[Your tasks]
1. Translate this sentence from the Weird Al video review into French: "The best parodies, it seems, are those that most closely mimic the essence of their inspiration with exaggerated detail and sly expansion."
2. According to the Weird Al video review, what is the title of Yankovic's parody of Madonna?

[Opening Supplied passage section]

Weird Al Yankovic video contains greatest 'bits'

The Star Ledger
1992
by Richard Harrington

For those interested -- and millions are -- Weird Al Yankovic now can be seen at home with new video releases:

THE 'WEIRD AL' YANKOVIC VIDEO LIBRARY, Unrated, 1992, 60 minutes, Scotti Bros., $19.98.

Call this Yankovic's "greatest bits" and realize that pop parody is an art form that too few artists have explored, except when their natural excess and abiding egos substitute for parody. Which, of course, left the field wide open for "Weird Al."

This 12-clip collection is quite current, including the recent "Smells Like Nirvana," Yankovic's dead-on lampooning of Nirvana's indecipherable "Smells Like Teen Spirit" (he gargles one verse, spews another with marbles in his mouth). Yankovic used many of the same actors and shot it on the same set as Nirvana -- it's as good as its inspiration, as is "Fat," his wickedly weighted parody of Michael Jackson's "Bad."

This is one where a special body suit and rubber prosthetics add a couple of hundred pounds to create a Pillsbury Doughboy Jackson, still leather-suited and prancing less than gracefully with an overweight crew in the same New York subway set where Jackson himself was "Bad." The best parodies, it seems, are those that most closely mimic the essence of their inspiration with exaggerated detail and sly expansion. Jackson gets another dose with "Eat It," his gang fantasy recast as a food fight. Others subject to varying degrees of mockrock are Madonna ("Like a Surgeon"), James Brown ("Living With A Hernia"), Devo ("Dare To Be Stupid") and Joan Jett ("I Love Rocky Road").

Not surprisingly, the videos with the biggest budgets and the most defined original sources -- "Fat" and "Nirvana" among them -- come across best.

[Closing Supplied passage section]
[Opening Provided data section]

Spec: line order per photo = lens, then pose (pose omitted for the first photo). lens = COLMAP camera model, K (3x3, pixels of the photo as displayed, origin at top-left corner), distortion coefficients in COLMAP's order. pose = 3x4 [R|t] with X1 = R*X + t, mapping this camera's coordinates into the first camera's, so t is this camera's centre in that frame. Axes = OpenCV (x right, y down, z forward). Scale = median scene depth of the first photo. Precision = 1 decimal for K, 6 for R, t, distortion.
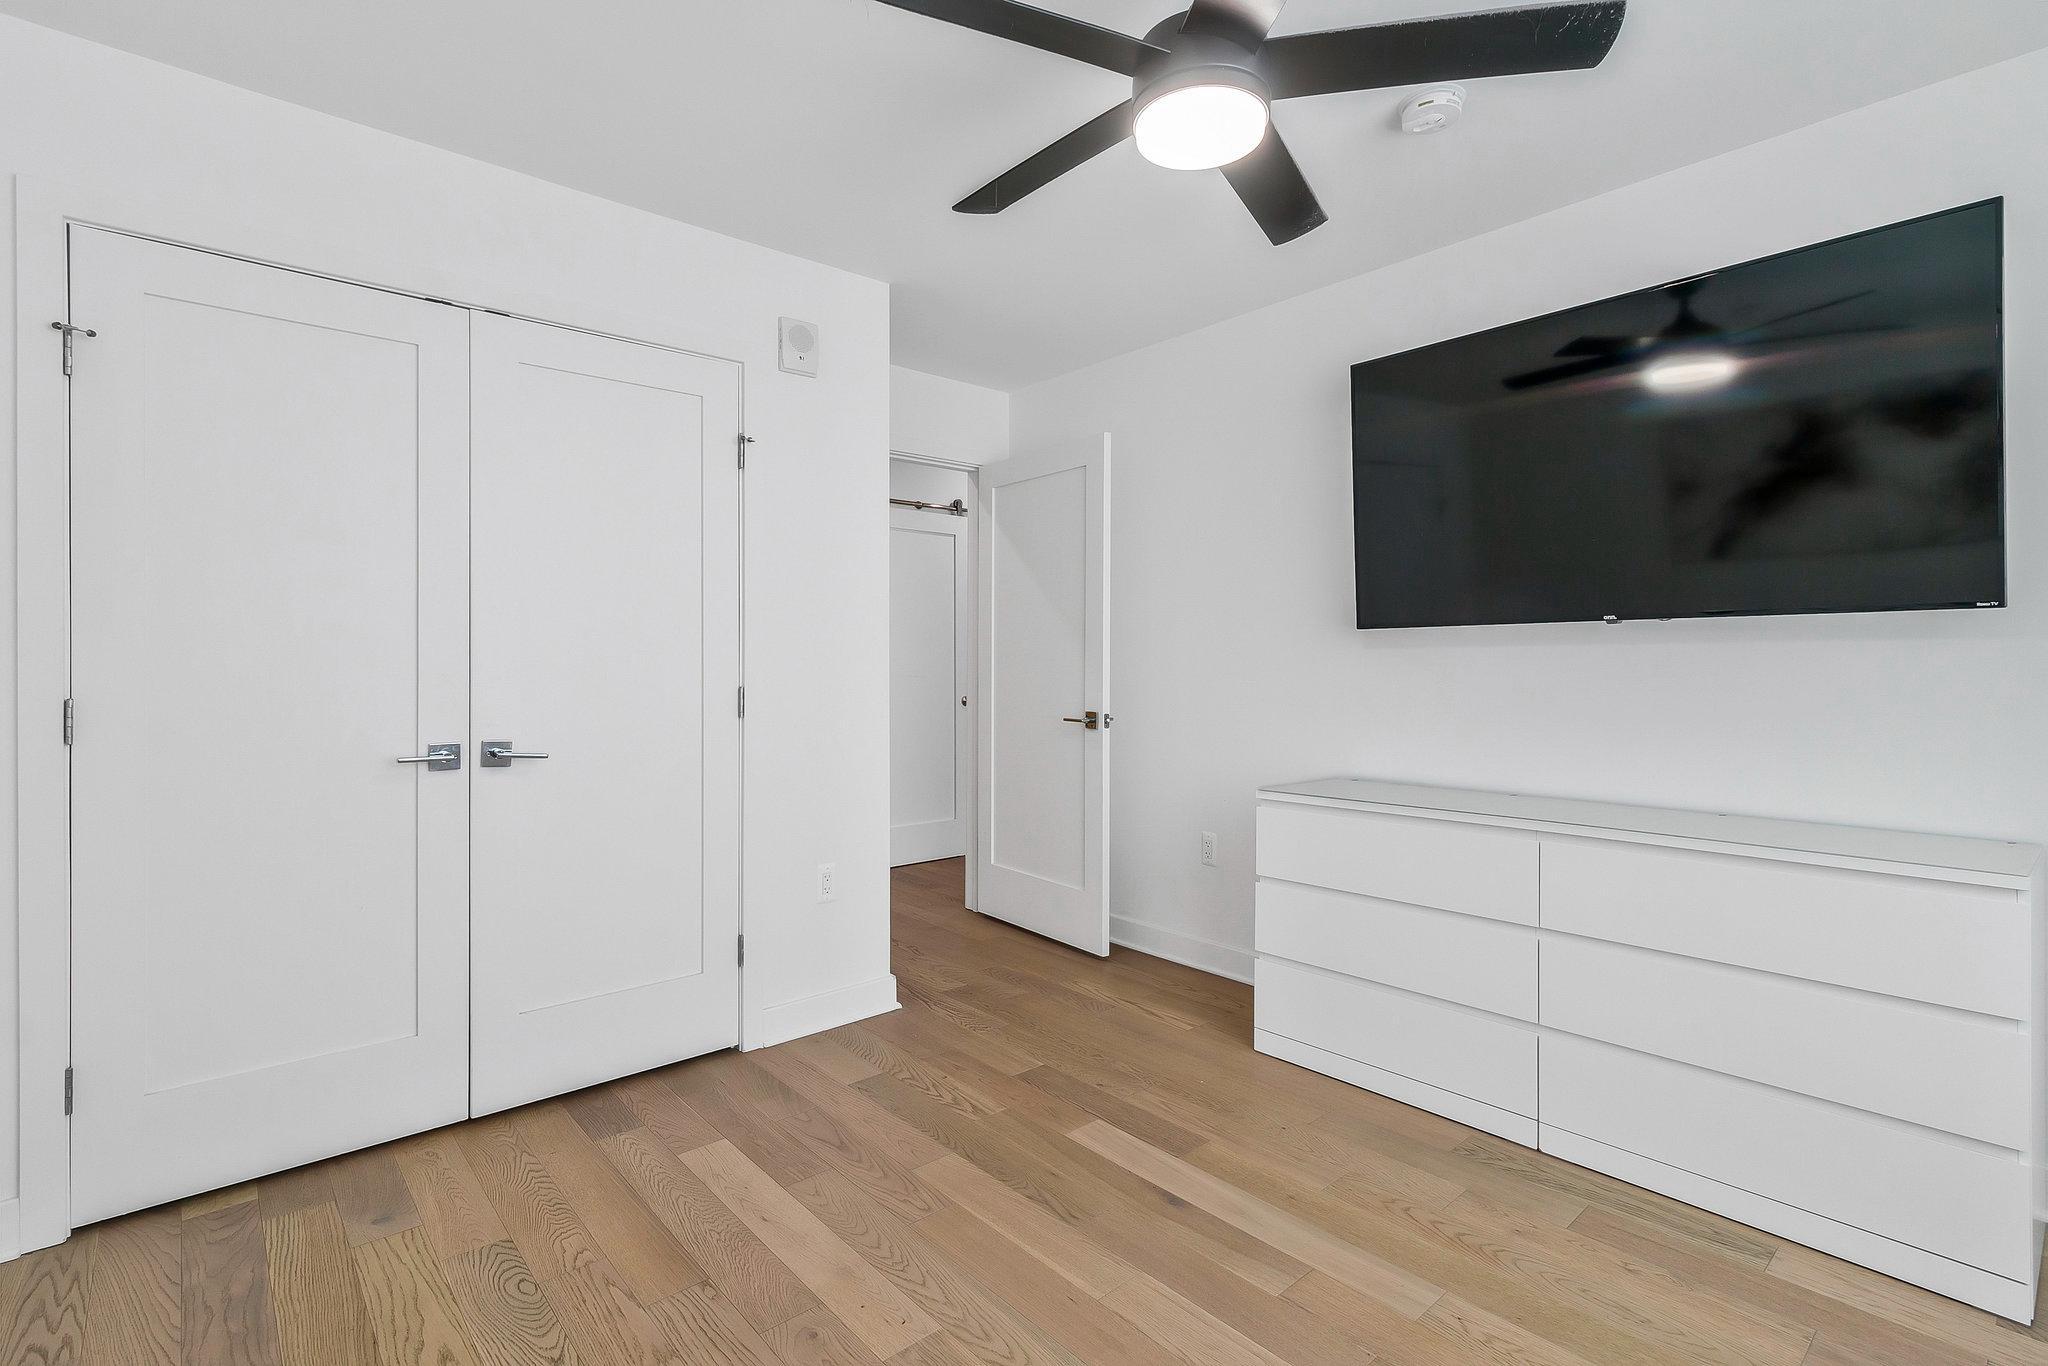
lens RADIAL K [[992.3, 0, 1029.0], [0, 992.3, 650.6], [0, 0, 1]] dist [0.003770, -0.000186]
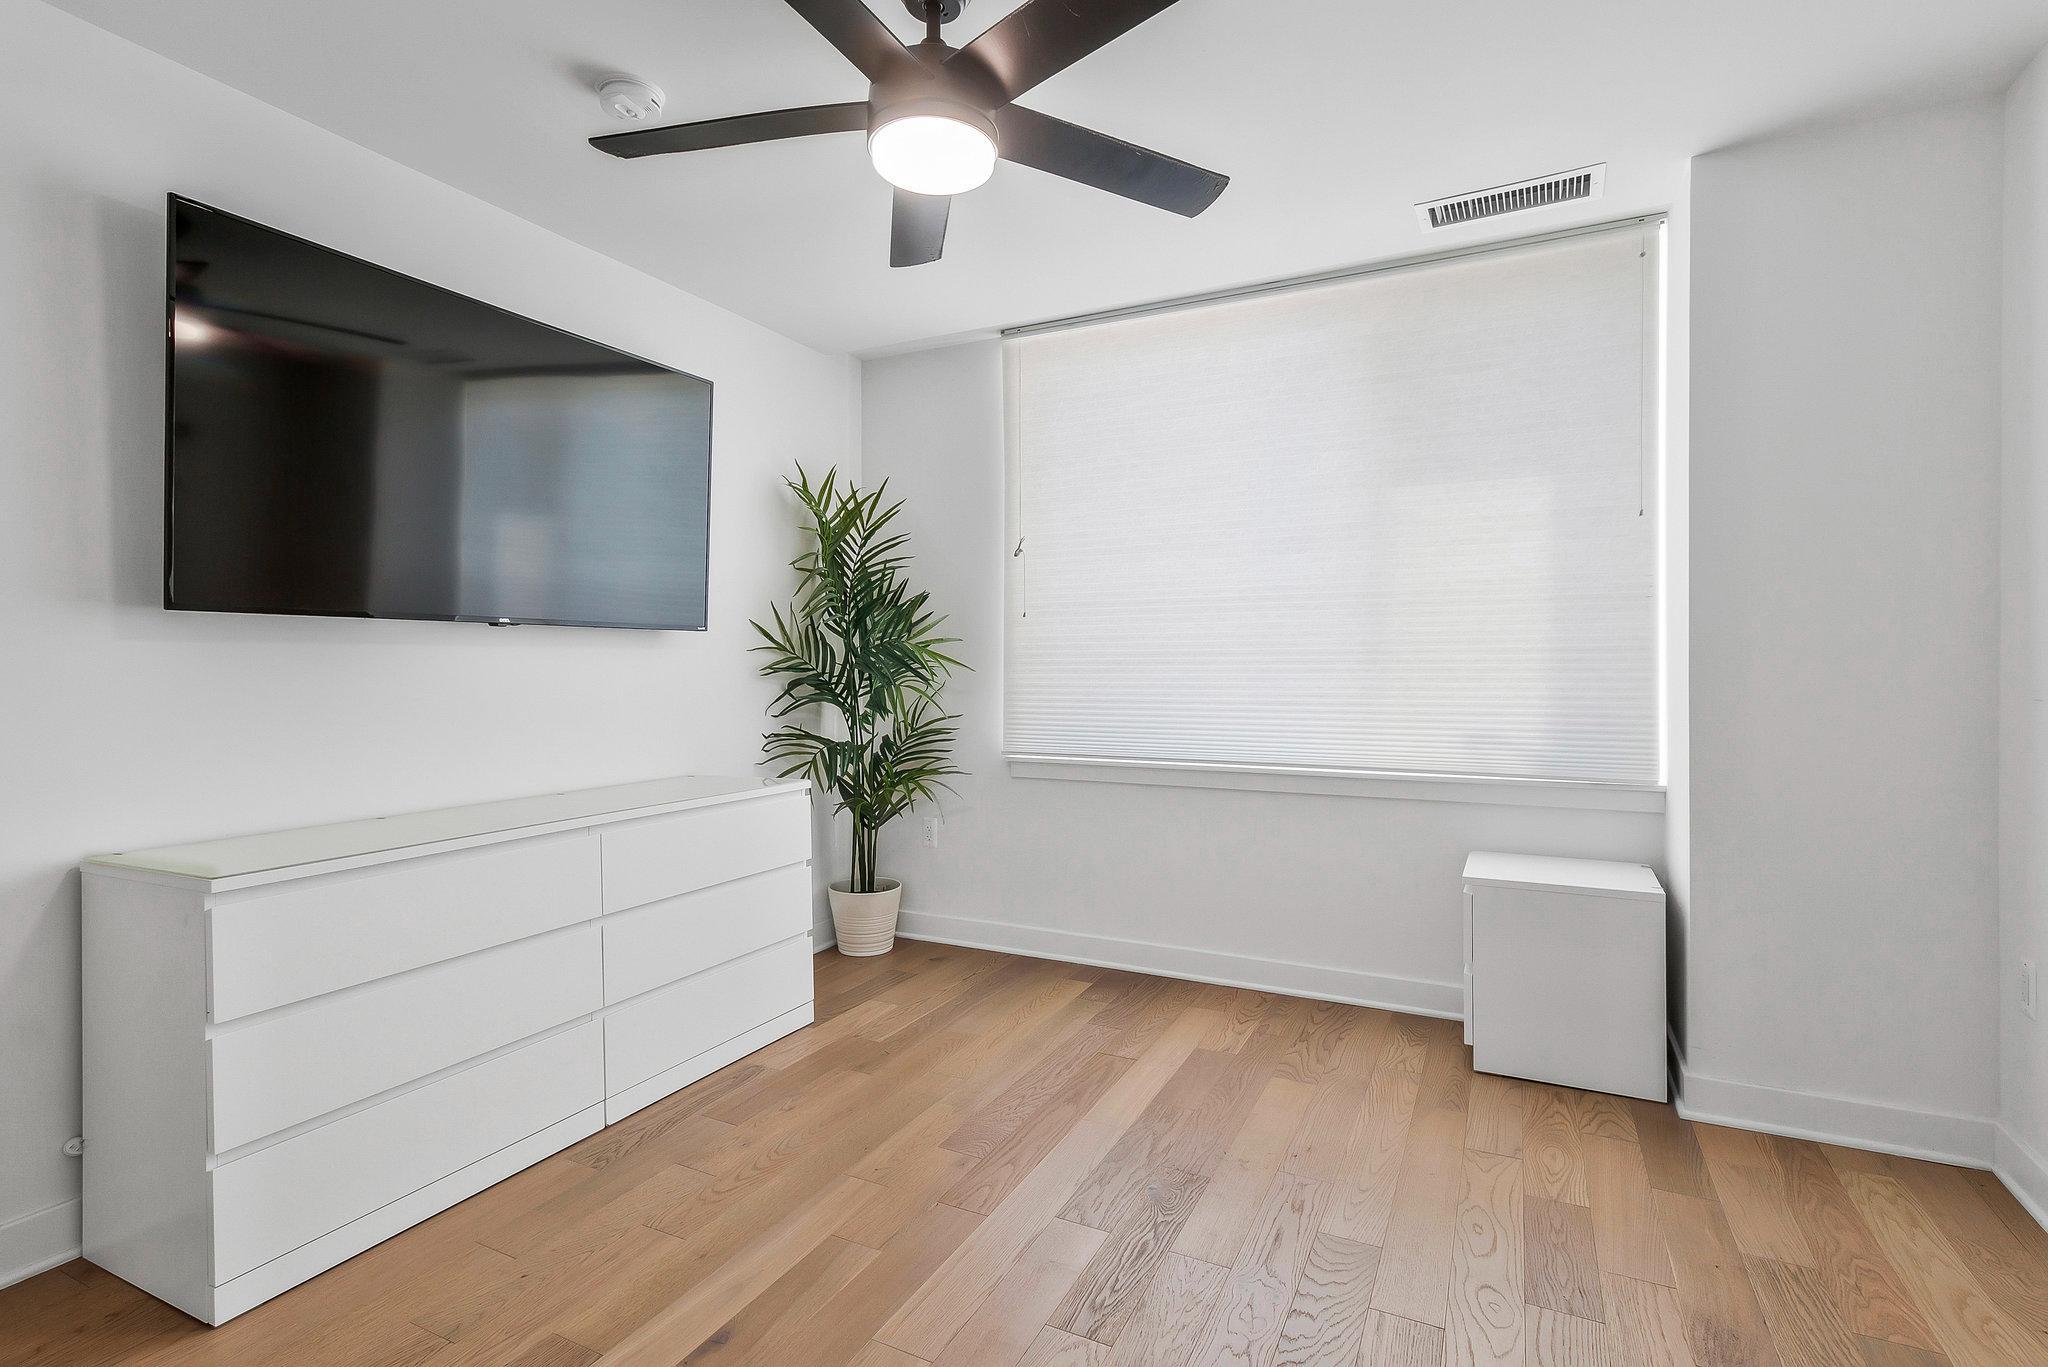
lens RADIAL K [[992.3, 0, 1029.0], [0, 992.3, 651.1], [0, 0, 1]] dist [0.003770, -0.000186]
pose [[-0.394070, 0.015251, 0.918954, -0.701324], [-0.008064, 0.999766, -0.020051, 0.018832], [-0.919045, -0.015312, -0.393855, 1.113317]]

[Closing Provided data section]

[Expected results]
1. Les meilleures parodies, semble-t-il, sont celles qui imitent au plus près l'essence de leur source d'inspiration, avec des détails exagérés et une amplification sournoise.

2. "Like a Surgeon."